[Excerpts from a dataset]

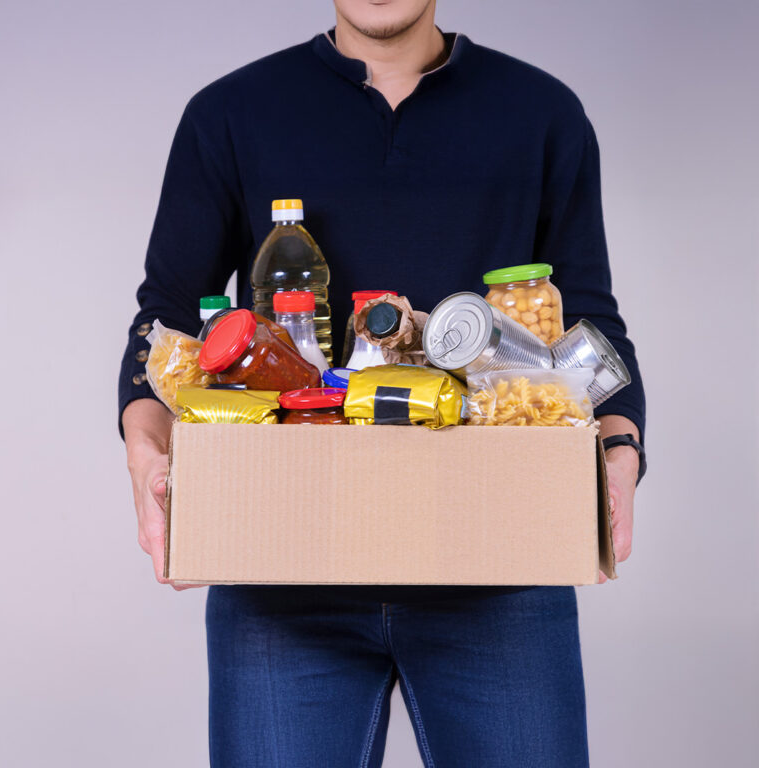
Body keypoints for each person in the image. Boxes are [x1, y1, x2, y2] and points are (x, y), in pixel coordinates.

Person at [119, 1, 645, 765]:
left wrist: (621, 443)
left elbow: (588, 323)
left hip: (498, 561)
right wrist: (145, 447)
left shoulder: (540, 113)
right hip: (283, 567)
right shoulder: (231, 113)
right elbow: (164, 316)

▸ Required work:
Copy the entries character for character, excluding any pictures.

▸ Answer section:
Body keypoints for each person in the image. Boxes are [x1, y1, x2, y2] and points are (x, y), in pixel coordinates.

Person at [119, 1, 645, 765]:
left wrist: (621, 443)
left elbow: (588, 323)
left hip: (498, 561)
right wrist: (145, 447)
left shoulder: (540, 113)
right hip: (283, 567)
right shoulder: (231, 113)
right elbow: (164, 316)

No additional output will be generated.